* [TASK INSTRUCTIONS]
**1)** Answer these from the digital twin passage:
(a) Under subordination and level matching, what does the top-level model do?
(b) In what form are the submodels of the multiscale virtual model implemented?
(c) What does the multichannel information system monitor?
**2)** In one to three sentences, explain why the digital twin passage says the system should learn permanently.
**3)** Please pick up the digital twin passage after its last listed principle and continue it.

[[ SOURCE PASSAGE open ]]

Currently, the structure and principles of motion control in biological systems are reflected in technical systems with intellectual properties [20,21,22,23].

4 Principles of Building a Digital Twin

The analysis of the mechanisms for forming the internal reflection of the external world allows us to formulate the following basic principles of the conceptual approach to building a digital twin of the production system:

  • Hierarchical structure of digital twin production system;

  • The presence of a multichannel information system (sensory fields) for monitoring the external environment and the internal state of the system;

  • Multiscale representation of the virtual model: the behavior program (functioning model) has a hierarchical structure containing consistent submodels of varying degrees of detail and abstract representation, which are implemented in the form of cybernetic models of the “input-output” type and are focused on the appropriate levels;

  • Invariant representation of the external environment and motor activity;

  • Permanent learning of the system in order to improve the adequacy of the model and improve their own behavior;

  • Multimodel reflection of the outside world: as a result of training, each level has its own multi-sensor model;

  • Subordination and level matching: the top-level model selects one of several lower-level models;

  • Multi-circuit control: achieving a complete goal is equivalent to achieving a set of sub-goals at each hierarchical level;

  • Availability of mechanisms for predicting changes in the external world, own behavior and also advanced control.

[[ SOURCE PASSAGE closed ]]
[[ SUPPLIED MATERIAL open ]]

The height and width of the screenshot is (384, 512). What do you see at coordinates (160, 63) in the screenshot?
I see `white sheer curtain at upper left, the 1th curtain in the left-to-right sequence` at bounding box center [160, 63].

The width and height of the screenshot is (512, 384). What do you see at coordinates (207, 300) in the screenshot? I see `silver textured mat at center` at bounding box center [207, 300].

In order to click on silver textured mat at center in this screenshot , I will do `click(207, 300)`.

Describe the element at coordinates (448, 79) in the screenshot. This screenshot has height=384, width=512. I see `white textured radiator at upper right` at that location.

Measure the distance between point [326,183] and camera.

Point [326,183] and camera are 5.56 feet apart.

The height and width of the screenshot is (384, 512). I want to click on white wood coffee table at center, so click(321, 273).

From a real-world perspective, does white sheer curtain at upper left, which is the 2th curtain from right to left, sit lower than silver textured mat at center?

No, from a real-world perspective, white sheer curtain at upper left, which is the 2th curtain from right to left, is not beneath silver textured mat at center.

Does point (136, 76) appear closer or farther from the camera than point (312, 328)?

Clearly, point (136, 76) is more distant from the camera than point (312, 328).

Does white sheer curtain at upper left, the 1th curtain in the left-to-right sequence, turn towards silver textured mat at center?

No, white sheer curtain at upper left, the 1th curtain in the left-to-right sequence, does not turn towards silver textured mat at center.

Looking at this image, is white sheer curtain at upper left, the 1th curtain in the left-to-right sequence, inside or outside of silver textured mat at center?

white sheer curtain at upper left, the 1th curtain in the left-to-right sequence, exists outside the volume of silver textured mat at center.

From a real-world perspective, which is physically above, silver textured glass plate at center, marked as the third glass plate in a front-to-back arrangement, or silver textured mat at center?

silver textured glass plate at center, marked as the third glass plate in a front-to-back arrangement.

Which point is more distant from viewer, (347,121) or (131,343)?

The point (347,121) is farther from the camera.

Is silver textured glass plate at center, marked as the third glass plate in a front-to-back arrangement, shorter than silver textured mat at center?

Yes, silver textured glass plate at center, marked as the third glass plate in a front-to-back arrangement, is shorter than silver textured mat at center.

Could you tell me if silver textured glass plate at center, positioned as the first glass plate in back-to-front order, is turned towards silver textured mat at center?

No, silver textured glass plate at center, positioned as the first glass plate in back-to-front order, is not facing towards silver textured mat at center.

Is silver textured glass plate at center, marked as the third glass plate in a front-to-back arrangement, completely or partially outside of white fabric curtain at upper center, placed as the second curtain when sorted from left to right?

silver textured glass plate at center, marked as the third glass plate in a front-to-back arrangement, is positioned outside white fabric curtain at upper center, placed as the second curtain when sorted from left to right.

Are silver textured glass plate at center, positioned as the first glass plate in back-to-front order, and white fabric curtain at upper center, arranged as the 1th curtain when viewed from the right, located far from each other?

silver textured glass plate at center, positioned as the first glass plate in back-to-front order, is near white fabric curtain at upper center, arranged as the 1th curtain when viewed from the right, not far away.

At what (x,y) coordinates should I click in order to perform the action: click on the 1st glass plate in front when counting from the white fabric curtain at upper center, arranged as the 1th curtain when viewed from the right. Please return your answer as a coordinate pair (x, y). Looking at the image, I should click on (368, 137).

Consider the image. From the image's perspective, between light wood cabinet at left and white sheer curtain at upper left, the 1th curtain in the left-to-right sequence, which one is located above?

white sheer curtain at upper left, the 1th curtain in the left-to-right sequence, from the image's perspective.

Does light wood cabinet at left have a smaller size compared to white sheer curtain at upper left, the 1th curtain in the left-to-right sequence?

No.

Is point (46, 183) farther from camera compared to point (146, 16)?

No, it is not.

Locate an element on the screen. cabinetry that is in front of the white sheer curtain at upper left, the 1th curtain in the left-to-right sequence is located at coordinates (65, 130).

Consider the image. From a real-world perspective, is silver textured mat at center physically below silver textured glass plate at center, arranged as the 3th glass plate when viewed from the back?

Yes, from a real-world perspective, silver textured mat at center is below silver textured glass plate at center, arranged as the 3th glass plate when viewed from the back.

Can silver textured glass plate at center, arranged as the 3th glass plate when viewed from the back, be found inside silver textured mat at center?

[[ SUPPLIED MATERIAL closed ]]

* [RESPONSES]
**1)**
(a) It selects one of several lower-level models.
(b) They are implemented as cybernetic models of the "input-output" type.
(c) It monitors the external environment and the internal state of the system.

**2)** Permanent learning is meant to improve the adequacy of the model and the system's own behavior. As a result of this training, each level comes to have its own multi-sensor model.

**3)**
The stated principles can serve as a conceptual basis for the construction of applied systems using the elements of intellectual control inherent in living organisms.

5 Conclusion

In the process of evolution, nature created and perfected the mechanisms of reflection of the external world in the form of an internal image. The formation and preservation of the internal image is carried out using neural network structures. The hierarchical organization and inter-level relationships of these structures provide the formation of multisensor models and an invariant representation of the image at various levels. The analysis of the mechanisms of formation of the internal image in the organization of the movement made it possible to formulate nine principles of organization of the virtual image. The stated principles can serve as a basis for creating an effective structure of the digital twin.